- Interactive map of Hartland
- Coordinates: 48°23′58″N 101°49′14″W﻿ / ﻿48.39944°N 101.82056°W
- Country: United States
- State: North Dakota
- County: Ward
- Elevation: 2,080 ft (630 m)
- Time zone: Central (CST)
- GNIS feature ID: 1029326

= Hartland, North Dakota =

Hartland is a ghost town in Ward County, North Dakota, United States. It is west of Carpio and north of Berthold.

Hartland was a small village established in 1907 in Sec. 30 of Carpio Township. A local resident, Martin D. Johnson is credited with naming the village for his birthplace, Hartland Township in Worth County, Iowa. Buildings in the Village of Hartland in 1912 were a Machinery & Implement Building, Blacksmith Shop, Pool Hall, General Store, Bank, Hardware Store, Lumber Yard, M.D. Johnson home, Iver Canton Home. Livery & Feed Stable, later Vedvig Garage), Grocery Store & Post Office, Hotel, An Office, Zion Lutheran Church, One-Room School house", and several private homes.

The post office of Hartland was established on March 23, 1908. Ward County folklore says that the name was meant to show the town as the heart of the area. The peak population of 150 was claimed in 1920, but by 1940 the population was less than 100. Eventually, in 2000, the town had a population of less than 10. The post office closed May 6, 1966.

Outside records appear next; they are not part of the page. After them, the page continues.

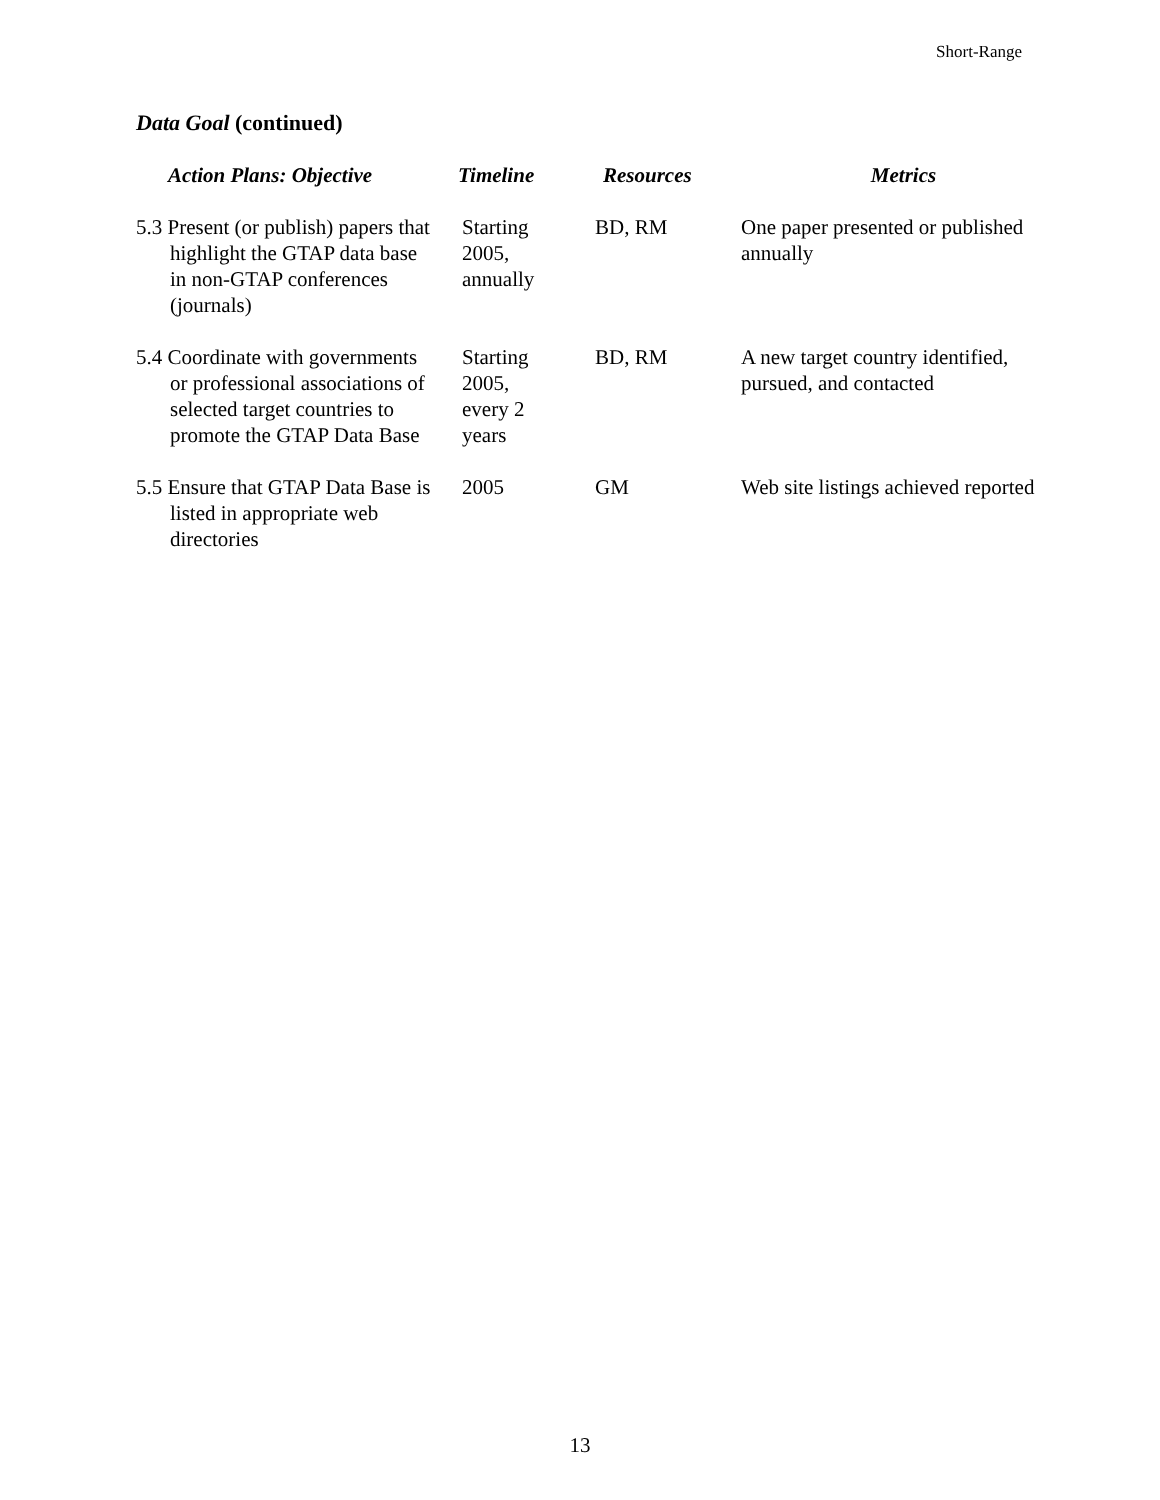Short-Range
Data Goal (continued)
| Action Plans: Objective | Timeline | Resources | Metrics |
| --- | --- | --- | --- |
| 5.3 Present (or publish) papers that highlight the GTAP data base in non-GTAP conferences (journals) | Starting 2005, annually | BD, RM | One paper presented or published annually |
| 5.4 Coordinate with governments or professional associations of selected target countries to promote the GTAP Data Base | Starting 2005, every 2 years | BD, RM | A new target country identified, pursued, and contacted |
| 5.5 Ensure that GTAP Data Base is listed in appropriate web directories | 2005 | GM | Web site listings achieved reported |
13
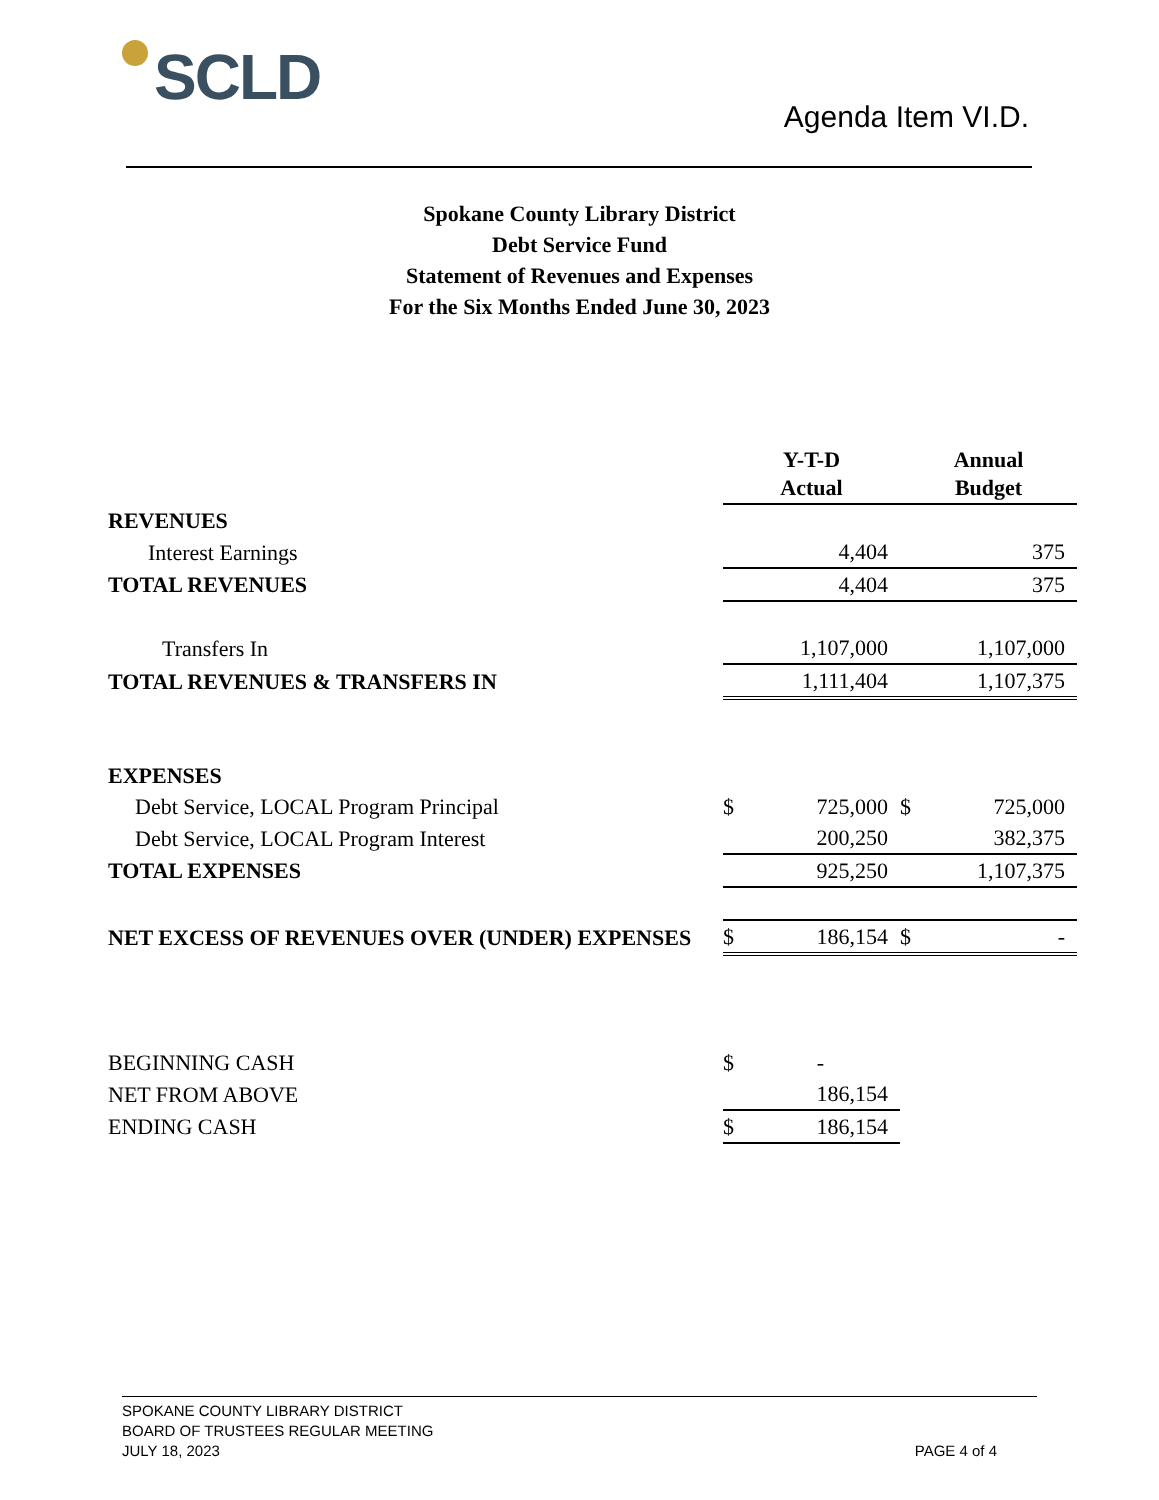SCLD
Agenda Item VI.D.
Spokane County Library District
Debt Service Fund
Statement of Revenues and Expenses
For the Six Months Ended June 30, 2023
| | Y-T-D Actual | | Annual Budget | |
| REVENUES | | | | |
| Interest Earnings | | 4,404 | | 375 |
| TOTAL REVENUES | | 4,404 | | 375 |
| Transfers In | | 1,107,000 | | 1,107,000 |
| TOTAL REVENUES & TRANSFERS IN | | 1,111,404 | | 1,107,375 |
| EXPENSES | | | | |
| Debt Service, LOCAL Program Principal | $ | 725,000 | $ | 725,000 |
| Debt Service, LOCAL Program Interest | | 200,250 | | 382,375 |
| TOTAL EXPENSES | | 925,250 | | 1,107,375 |
| NET EXCESS OF REVENUES OVER (UNDER) EXPENSES | $ | 186,154 | $ | - |
| BEGINNING CASH | $ | - | | |
| NET FROM ABOVE | | 186,154 | | |
| ENDING CASH | $ | 186,154 | | |
SPOKANE COUNTY LIBRARY DISTRICT
BOARD OF TRUSTEES REGULAR MEETING
JULY 18, 2023
PAGE 4 of 4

The grocery store building was moved from Foxholm, Ward County, North Dakota to Hartland. It was later turned into a residence and then moved to Berthold, North Dakota where it is still lived in.

The Zion Congregation of the Synod for Speaking Norwegian Evangelical Lutheran Church of America was organized March 1, 1903 at the homestead of Jens Erickson. Church building constructed in 1910 on a lot secured from M.D. Johnson. The last services were held in 1969. The church building moved to Kenmare Pioneer Park in 1972.